DESCRIPTION OF THE TASK >>
Rewrite the rows from the first line through the line containing "6V25L29 24L28 32L12", both included, with "trees" replaced by "woodland" and everything else unchanged. Return only those lines.

RECORDS FOR THE EXERCISE >>

________________________________________

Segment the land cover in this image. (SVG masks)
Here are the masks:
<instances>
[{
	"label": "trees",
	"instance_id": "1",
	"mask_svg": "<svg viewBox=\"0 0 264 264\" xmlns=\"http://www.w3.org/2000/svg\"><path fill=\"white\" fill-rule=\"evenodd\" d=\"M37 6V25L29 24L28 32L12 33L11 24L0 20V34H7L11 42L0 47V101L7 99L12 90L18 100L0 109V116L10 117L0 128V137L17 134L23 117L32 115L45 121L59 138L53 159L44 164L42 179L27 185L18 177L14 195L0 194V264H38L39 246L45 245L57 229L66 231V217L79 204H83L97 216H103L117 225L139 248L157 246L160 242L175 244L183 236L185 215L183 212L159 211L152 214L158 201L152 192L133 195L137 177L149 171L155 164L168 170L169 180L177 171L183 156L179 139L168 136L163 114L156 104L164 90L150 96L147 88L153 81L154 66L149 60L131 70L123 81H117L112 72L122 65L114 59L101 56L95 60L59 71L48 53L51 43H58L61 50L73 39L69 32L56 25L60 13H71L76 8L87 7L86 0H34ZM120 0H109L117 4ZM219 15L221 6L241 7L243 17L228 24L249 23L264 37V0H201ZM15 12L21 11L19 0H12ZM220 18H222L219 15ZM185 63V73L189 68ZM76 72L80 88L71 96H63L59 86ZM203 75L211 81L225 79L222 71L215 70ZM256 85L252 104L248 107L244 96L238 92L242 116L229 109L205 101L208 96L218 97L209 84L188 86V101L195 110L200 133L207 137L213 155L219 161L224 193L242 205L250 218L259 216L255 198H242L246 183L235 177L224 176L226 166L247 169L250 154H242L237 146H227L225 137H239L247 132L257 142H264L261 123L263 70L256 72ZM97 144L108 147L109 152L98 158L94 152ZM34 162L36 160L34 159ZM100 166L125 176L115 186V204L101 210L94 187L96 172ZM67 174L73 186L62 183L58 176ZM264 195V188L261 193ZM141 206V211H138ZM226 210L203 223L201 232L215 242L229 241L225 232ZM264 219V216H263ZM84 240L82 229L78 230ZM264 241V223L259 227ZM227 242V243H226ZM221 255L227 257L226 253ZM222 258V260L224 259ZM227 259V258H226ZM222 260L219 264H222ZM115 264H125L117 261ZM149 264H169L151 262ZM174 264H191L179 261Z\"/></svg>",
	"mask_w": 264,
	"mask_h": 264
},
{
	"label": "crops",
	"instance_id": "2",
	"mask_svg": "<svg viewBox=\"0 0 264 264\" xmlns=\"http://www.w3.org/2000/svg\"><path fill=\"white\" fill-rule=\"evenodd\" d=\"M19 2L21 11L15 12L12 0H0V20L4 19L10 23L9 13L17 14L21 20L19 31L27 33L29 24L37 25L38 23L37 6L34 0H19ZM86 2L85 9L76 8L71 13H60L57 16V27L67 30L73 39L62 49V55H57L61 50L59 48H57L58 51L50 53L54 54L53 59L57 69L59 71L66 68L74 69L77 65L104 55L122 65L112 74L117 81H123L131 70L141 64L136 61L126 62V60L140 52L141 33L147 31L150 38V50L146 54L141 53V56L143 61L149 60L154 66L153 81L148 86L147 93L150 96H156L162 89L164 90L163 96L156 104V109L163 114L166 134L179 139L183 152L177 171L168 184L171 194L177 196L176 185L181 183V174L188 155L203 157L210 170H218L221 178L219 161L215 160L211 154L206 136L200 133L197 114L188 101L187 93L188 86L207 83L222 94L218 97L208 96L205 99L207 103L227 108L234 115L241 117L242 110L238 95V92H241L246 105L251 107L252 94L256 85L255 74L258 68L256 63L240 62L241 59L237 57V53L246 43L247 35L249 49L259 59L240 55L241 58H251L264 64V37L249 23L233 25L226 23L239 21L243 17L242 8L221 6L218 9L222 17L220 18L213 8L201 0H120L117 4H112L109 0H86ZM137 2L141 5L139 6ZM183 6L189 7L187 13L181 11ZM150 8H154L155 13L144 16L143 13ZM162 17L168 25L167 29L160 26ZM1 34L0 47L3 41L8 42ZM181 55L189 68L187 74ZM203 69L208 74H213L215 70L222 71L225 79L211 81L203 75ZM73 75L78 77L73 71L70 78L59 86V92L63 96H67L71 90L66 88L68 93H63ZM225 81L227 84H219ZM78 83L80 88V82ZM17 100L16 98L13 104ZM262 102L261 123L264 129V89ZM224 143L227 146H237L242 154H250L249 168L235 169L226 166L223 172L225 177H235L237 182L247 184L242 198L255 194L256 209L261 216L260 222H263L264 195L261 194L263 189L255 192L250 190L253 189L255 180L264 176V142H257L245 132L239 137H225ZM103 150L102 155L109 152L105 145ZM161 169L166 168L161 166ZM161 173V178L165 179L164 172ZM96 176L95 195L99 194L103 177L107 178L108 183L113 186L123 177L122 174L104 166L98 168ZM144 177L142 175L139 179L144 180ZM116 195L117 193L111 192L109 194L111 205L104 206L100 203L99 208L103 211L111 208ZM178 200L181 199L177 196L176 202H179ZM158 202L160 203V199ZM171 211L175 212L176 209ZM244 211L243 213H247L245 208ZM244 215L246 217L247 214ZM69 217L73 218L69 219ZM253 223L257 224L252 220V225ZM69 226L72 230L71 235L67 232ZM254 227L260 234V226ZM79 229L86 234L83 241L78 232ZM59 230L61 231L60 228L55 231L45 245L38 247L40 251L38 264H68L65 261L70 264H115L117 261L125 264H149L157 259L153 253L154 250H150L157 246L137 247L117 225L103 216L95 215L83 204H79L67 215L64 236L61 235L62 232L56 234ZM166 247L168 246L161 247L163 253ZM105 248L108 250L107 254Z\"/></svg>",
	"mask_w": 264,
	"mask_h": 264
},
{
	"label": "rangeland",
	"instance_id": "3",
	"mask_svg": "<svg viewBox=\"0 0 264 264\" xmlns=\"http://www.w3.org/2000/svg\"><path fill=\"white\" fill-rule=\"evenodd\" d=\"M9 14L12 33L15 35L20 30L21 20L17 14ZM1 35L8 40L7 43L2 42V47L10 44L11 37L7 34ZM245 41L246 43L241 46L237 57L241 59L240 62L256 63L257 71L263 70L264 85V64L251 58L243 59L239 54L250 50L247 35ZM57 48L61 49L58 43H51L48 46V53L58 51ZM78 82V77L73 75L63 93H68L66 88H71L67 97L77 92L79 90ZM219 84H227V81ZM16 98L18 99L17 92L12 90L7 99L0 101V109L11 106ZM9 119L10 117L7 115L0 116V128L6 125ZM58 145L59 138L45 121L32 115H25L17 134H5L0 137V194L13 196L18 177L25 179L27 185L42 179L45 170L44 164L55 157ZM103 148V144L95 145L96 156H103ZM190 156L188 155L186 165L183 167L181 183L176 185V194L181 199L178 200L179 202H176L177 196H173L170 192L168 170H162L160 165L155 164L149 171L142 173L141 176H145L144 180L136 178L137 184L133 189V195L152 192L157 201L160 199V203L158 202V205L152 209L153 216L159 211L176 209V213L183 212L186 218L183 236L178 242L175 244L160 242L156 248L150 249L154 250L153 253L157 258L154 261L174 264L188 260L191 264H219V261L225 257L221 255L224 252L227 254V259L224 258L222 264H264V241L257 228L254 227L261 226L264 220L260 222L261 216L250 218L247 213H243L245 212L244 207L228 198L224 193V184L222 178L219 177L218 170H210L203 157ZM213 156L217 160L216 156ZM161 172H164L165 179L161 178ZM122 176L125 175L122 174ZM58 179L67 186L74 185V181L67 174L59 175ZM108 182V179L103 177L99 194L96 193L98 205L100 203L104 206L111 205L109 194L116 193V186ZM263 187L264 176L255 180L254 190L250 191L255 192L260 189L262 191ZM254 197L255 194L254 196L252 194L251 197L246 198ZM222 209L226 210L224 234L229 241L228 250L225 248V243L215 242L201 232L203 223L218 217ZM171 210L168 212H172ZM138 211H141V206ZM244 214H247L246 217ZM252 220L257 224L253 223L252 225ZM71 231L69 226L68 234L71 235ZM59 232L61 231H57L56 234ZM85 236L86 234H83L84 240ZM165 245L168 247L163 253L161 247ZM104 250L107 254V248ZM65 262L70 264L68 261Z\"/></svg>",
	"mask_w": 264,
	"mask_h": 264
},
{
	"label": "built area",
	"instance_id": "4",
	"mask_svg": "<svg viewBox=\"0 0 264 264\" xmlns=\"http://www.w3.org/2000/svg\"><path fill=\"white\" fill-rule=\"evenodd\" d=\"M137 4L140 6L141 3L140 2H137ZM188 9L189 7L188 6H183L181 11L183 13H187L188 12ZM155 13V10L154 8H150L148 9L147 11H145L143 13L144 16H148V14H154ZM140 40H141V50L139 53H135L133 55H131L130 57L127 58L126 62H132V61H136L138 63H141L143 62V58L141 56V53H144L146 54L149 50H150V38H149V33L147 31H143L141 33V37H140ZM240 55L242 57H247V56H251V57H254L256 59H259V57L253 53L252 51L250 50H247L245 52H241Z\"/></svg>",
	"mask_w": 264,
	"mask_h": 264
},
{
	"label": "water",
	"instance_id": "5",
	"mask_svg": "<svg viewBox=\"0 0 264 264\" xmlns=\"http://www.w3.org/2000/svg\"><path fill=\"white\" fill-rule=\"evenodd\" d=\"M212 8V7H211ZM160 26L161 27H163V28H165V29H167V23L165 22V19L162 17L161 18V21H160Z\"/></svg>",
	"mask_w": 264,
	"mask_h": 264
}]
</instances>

________________________________________

EXERCISE SOLUTION >>
Segment the land cover in this image. (SVG masks)
Here are the masks:
<instances>
[{
	"label": "woodland",
	"instance_id": "1",
	"mask_svg": "<svg viewBox=\"0 0 264 264\" xmlns=\"http://www.w3.org/2000/svg\"><path fill=\"white\" fill-rule=\"evenodd\" d=\"M37 6V25L29 24L28 32L12 33L11 24L0 20V34H7L11 42L0 47V101L7 99L12 90L18 100L0 109V116L10 117L0 128V137L17 134L23 117L32 115L45 121L59 138L53 159L44 164L42 179L27 185L18 177L14 195L0 194V264H38L39 246L45 245L57 229L66 231V217L79 204H83L97 216H103L117 225L139 248L157 246L160 242L175 244L183 236L185 215L183 212L159 211L152 214L158 201L152 192L133 195L137 177L149 171L155 164L168 170L169 180L177 171L183 156L179 139L168 136L163 114L156 104L164 90L150 96L147 88L153 81L154 66L149 60L131 70L123 81H117L112 72L122 65L114 59L101 56L95 60L59 71L48 53L51 43H58L61 50L73 39L69 32L56 25L60 13H71L76 8L87 7L86 0H34ZM120 0H109L117 4ZM219 15L221 6L241 7L243 17L228 24L249 23L264 37V0H201ZM15 12L21 11L19 0H12ZM220 18H222L219 15ZM185 63V73L189 68ZM76 72L80 88L71 96H63L59 86ZM203 75L211 81L225 79L222 71L215 70ZM256 85L252 104L248 107L244 96L238 92L242 116L229 109L205 101L208 96L218 97L209 84L188 86V101L195 110L200 133L207 137L213 155L219 161L224 193L242 205L250 218L259 216L255 198H242L246 183L235 177L224 176L226 166L247 169L250 154H242L237 146H227L225 137H239L247 132L257 142H264L261 123L263 70L256 72ZM97 144L108 147L109 152L98 158L94 152ZM34 162L36 160L34 159ZM100 166L125 176L115 186V204L101 210L94 187L96 172ZM67 174L73 186L62 183L58 176ZM264 195V188L261 193ZM141 206V211H138ZM226 210L203 223L201 232L215 242L229 241L225 232ZM264 219V216H263ZM84 240L82 229L78 230ZM264 241V223L259 227ZM227 242V243H226ZM221 255L227 257L226 253ZM222 258V260L224 259ZM227 259V258H226ZM222 260L219 264H222ZM115 264H125L117 261ZM149 264H169L151 262ZM174 264H191L179 261Z\"/></svg>",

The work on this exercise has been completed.